Adrian Edwards, spokesman for the UN refugee agency, UNHCR, said: "Anyone who has been in a full-blown humanitarian emergency will know that they can indeed be chaotic and dangerous, especially in the initial phases. It is, nonetheless, vital that people in acute need get the help they need. UNHCR constantly looks at ways to improve the way we work, and we are viewing MSF's criticisms in that light."

Thanks to Mark Anderson for permission to run this article he wrote for the Guardian on Monday 7 July.

Comments from Bill Nicol and Lilianne Fan
 
  • Bill Nicol: Nothing surprising here, Bob, unfortunately. There's big money involved. Big pay packets follow. Bonuses (i.e. a share of the loot) are already paid to not-for-profit fund raisers. It's a small step to management bonuses. With these come associated incentives for low-cost/high-payoff "humanitarian" programs. The problems are not universal across all not-for-profits but the drivers are there nonetheless. They join other incentives like those to spend money fast but unwisely to avoid media criticism and the reverse (and equally perverse) incentive to spend slowly to avoid mistakes that also might attract criticism.
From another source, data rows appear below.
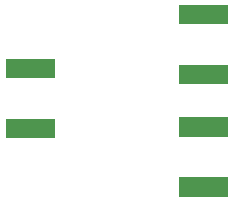
<source format=gbs>
G04 #@! TF.GenerationSoftware,KiCad,Pcbnew,5.0.1*
G04 #@! TF.CreationDate,2018-12-27T15:12:00+01:00*
G04 #@! TF.ProjectId,6dBSplitter,36644253706C69747465722E6B696361,rev?*
G04 #@! TF.SameCoordinates,Original*
G04 #@! TF.FileFunction,Soldermask,Bot*
G04 #@! TF.FilePolarity,Negative*
%FSLAX46Y46*%
G04 Gerber Fmt 4.6, Leading zero omitted, Abs format (unit mm)*
G04 Created by KiCad (PCBNEW 5.0.1) date Do 27 Dez 2018 15:12:00 CET*
%MOMM*%
%LPD*%
G01*
G04 APERTURE LIST*
%ADD10C,0.100000*%
G04 APERTURE END LIST*
D10*
G36*
X130988000Y-105588000D02*
X126822000Y-105588000D01*
X126822000Y-103962000D01*
X130988000Y-103962000D01*
X130988000Y-105588000D01*
X130988000Y-105588000D01*
G37*
G36*
X116383000Y-100635000D02*
X112217000Y-100635000D01*
X112217000Y-99009000D01*
X116383000Y-99009000D01*
X116383000Y-100635000D01*
X116383000Y-100635000D01*
G37*
G36*
X130988000Y-100508000D02*
X126822000Y-100508000D01*
X126822000Y-98882000D01*
X130988000Y-98882000D01*
X130988000Y-100508000D01*
X130988000Y-100508000D01*
G37*
G36*
X130988000Y-96063000D02*
X126822000Y-96063000D01*
X126822000Y-94437000D01*
X130988000Y-94437000D01*
X130988000Y-96063000D01*
X130988000Y-96063000D01*
G37*
G36*
X116383000Y-95555000D02*
X112217000Y-95555000D01*
X112217000Y-93929000D01*
X116383000Y-93929000D01*
X116383000Y-95555000D01*
X116383000Y-95555000D01*
G37*
G36*
X130988000Y-90983000D02*
X126822000Y-90983000D01*
X126822000Y-89357000D01*
X130988000Y-89357000D01*
X130988000Y-90983000D01*
X130988000Y-90983000D01*
G37*
M02*

</source>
    Lilianne Fan I must say I agree with Bill, and would go further... it is not only a big business, it is a cartel. Not sure you have read HPG's 2012 report on Humanitarian Space (http://www.odi.org/.../publications-opinion-files/7643.pdf), which lays out some facts about how the humanitarian system really functions like an oligarchy. It is also really shocking how inward-looking the aid system is. To be frank, I don't think solutions lie in just trying to fix the system, which may be beyond repair in some ways. I would rather see more resources go into political processes and solutions, efforts to prevent violence, address root causes of conflict, insecurity, etc. This won't happen through 'resilience-building' projects of aid agencies either. Societal change cannot be projectised.


  • Lilianne Fan From the HPG report: "In 2008, the largest six organisations/federations had a combined humanitarian spending of US$1.7 billion, compared to the US$193 million of the next 11 largest organisations/federations. The dominance of the largest UN and NGO agencies in financing and governance means that the humanitarian system resembles an oligopoly with power concentrated in a few organisations. Despite differences in specific missions and mandates, these major organisations operate as a closed group or ‘cartel’ with interrelated histories and limited scope for new entrants."